それでは、「ファイナンシャル・プランニング技能検定 1級 学科試験<基礎編>(2024年5月26日実施)」で出題された過去問にチャレンジしてみよう。
ファイナンシャル・プランニング技能検定 1級 学科試験<基礎編>(2024年5月26日実施)《問26》
《問26》 居住者に係る所得税の不動産所得に関する次の記述のうち、最も不適切なものはど
れか。なお、記載のない事項については考慮しないものとする。
1) 広告等の看板を設置するため、所有する賃貸アパートの屋上や塀等を使用させることにより受け取る使用料は、不動産所得に該当する。
2) 所有する賃貸アパートを取り壊したことにより生じた損失の金額は、当該貸付が事業的規模に満たない規模で行われていた場合、不動産所得の金額の計算上、その損失の金額を控除する前の不動産所得の金額を限度として必要経費に算入することができる。
3) 居住の用に供していた建物を取り壊して賃貸アパートを建築し、貸付の用に供した場合、自宅の取壊しに要した費用は、不動産所得の金額の計算上、必要経費とはならないが、賃貸アパートの取得価額に算入することができる。
4) 所有する土地に他者の建物の所有を目的とする借地権を設定し、その対価として当該土地の時価の2分の1以下の権利金を受け取ったことによる収入は、不動産所得の金額の計算上、総収入金額に算入する。
一般社団法人 金融財政事情研究会 ファイナンシャル・プランニング技能検定 1級 学科試験<基礎編>(2024年5月26日実施)
正解:3
それでは、各肢を検討していこう。
なお、問題は、2023年10月1日現在施行されている法令等により出題されているが、正解及び解説は執筆時点で現在施行されている法令等に基づいて執筆する。
1 正しい。
広告等の看板を設置するため、所有する賃貸アパートの屋上や塀等を使用させることにより受け取る使用料は、不動産所得に該当する。
2 正しい。
資産損失(建物の取壊しによる損失)は、事業的規模とそれ以外では必要経費に算入できる金額が異なる。
事業的規模
必要経費に算入できる。損失の場合は損益通算の対象となる。
それ以外
不動産所得の金額を限度として必要経費に算入できる。
3 誤り。
賃貸アパートなどの新築を目的として自己の居住用家屋を取り壊した場合には、その取り壊しはいわゆる生活用資産の処分に当たる。そのため、たとえ今後の不動産所得を得るためのものであっても、その取り壊しにより生じた損失は家事上の経費及びこれに関連する経費として取り扱われることになる。
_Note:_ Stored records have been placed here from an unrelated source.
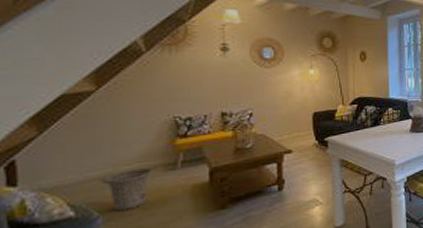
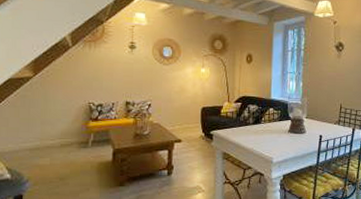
basket: present [102,168,153,212] -> none [32,144,69,179]

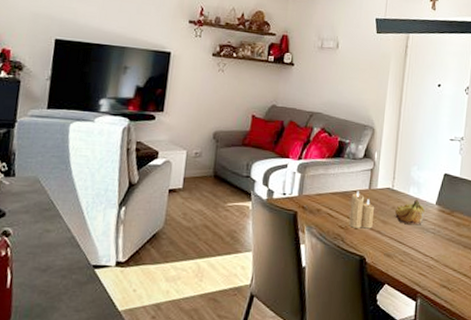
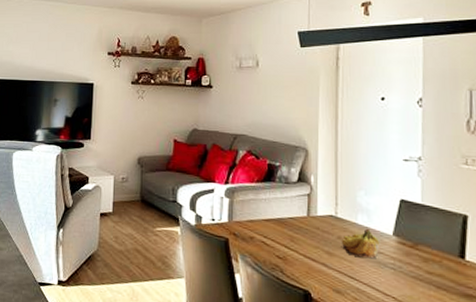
candle: present [349,191,375,229] -> none [287,218,317,261]

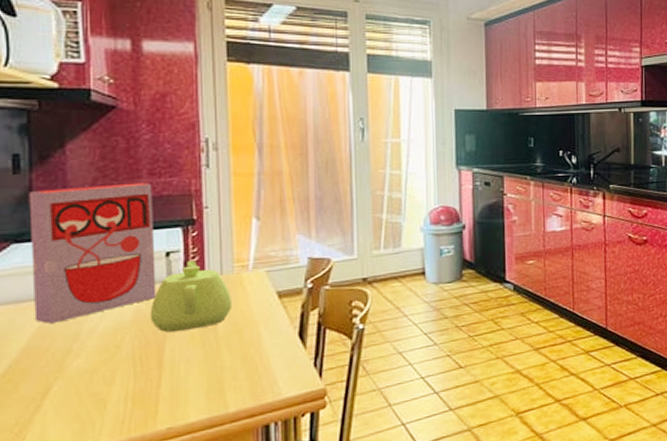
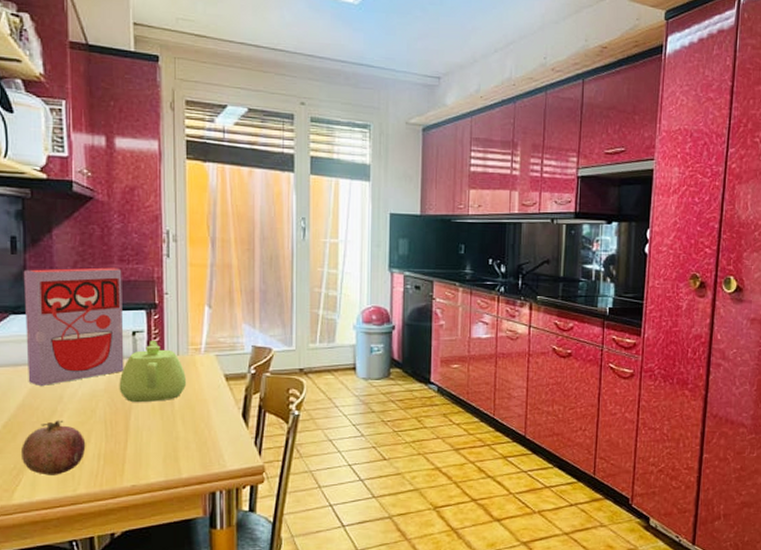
fruit: none [26,360,109,429] -> present [22,420,86,475]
したがって、建物の取壊費用や取り壊しで生じた資産損失は、不動産所得の金額の計算上必要経費とすることができない。新築した賃貸用固定資産の取得価額に含めることもできない。
4 正しい。
所有する土地に他者の建物の所有を目的とする借地権を設定し、その対価として当該土地の時価の2分の1以下の権利金を受け取ったことによる収入は、不動産所得の金額の計算上、総収入金額に算入する。
なお、2分の1を超える場合には、譲渡所得となる。